James membawakan pragmatisme ini diturunkan kepada dewey yang  mempraktekkanya dalam pendidikan. Pendidikan menghasilkan orang amerika sekarang. Dengan kata lain, orang yang paling bertanggung jawab terhadap generasi Amerika sekarang adalah William James dan John Dewey. Apa yang paling merusak dari filsafat mereka itu? Satu saja yang kita sebut: Pandangan bahwa tidak ada hukum moral umum, tidak ada kebenaran umum, semua kebenaran belum final. Ini berakibat subyektivisme, individualisme, dan dua ini saja sudah cukup untuk mengguncangkan kehidupan, mengancam kemanusiaan, bahkan manusianya itu sendiri.
2.    John Dewey (1859-1952 M)
Sekalipun Dewey bekerja terlepas dari William James, namun menghasilkan pemikiran yang menampakkan persamaan dengan gagasan James. Dewey lahir di Baltimore dan kemudian menjadi guru besar dalam bidang filsafat dan kemudian juga di bidang pendidikan di chicago (1894-1904) dan ahirnya di unifersitas columbia(1904-1929).
Dewey adalah seorang pragmatis. Menurutnya, filsafat bertujuan untuk memperbaiki kehidupan manusia serta lingkungannya atau mengatur kehidupan manusia serta aktifitasnya untuk memenuhi kebutuhan manusiawi. (Praja,2005: 173)
Bagi John Dewey manusia itu bergerak dalam kesungguhan yang selalu berubah. Jika ia sedang menghadapi kesulitan, maka mulailah ia berfikir untuk mengatasi kesulitan itu. Jadi, berfikir tidaklah lain dari pada alat untuk bertindak. Pengertian itu lahir dari pengalaman. ( Poedjawijatna, 1980: 128)
Sebagai pengikut pragmatisme, John Dewey mengatakan bahwa tugas filsafat adalah memberikan pengarahan bagi perbuatan nyata. Filsafat tidak boleh larut dalam pemikiran-pemikiran metafisis yang kurang praktis, tidak ada faedahnya.

### DATA YANG DIBERIKAN
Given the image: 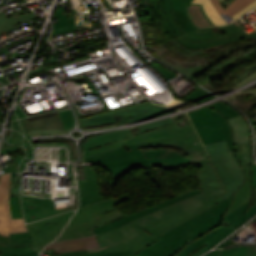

### DAFTAR SOAL
**1)** Menurut teks bacaan, di kota mana Dewey lahir?
**2)** Teks bacaan menyebut satu pandangan dalam filsafat James dan Dewey sebagai yang paling merusak. Sebutkan semua isi pandangan tersebut.
**3)** Tuliskan kembali bagian teks bacaan mulai dari "Bagi John Dewey" terus ke bawah sampai "tidak ada faedahnya.".

### JAWABAN PER SOAL
**1)** Dewey lahir di Baltimore.

**2)**
- Tidak ada hukum moral umum
- Tidak ada kebenaran umum
- Semua kebenaran belum final

**3)**
Bagi John Dewey manusia itu bergerak dalam kesungguhan yang selalu berubah. Jika ia sedang menghadapi kesulitan, maka mulailah ia berfikir untuk mengatasi kesulitan itu. Jadi, berfikir tidaklah lain dari pada alat untuk bertindak. Pengertian itu lahir dari pengalaman. ( Poedjawijatna, 1980: 128)
Sebagai pengikut pragmatisme, John Dewey mengatakan bahwa tugas filsafat adalah memberikan pengarahan bagi perbuatan nyata. Filsafat tidak boleh larut dalam pemikiran-pemikiran metafisis yang kurang praktis, tidak ada faedahnya.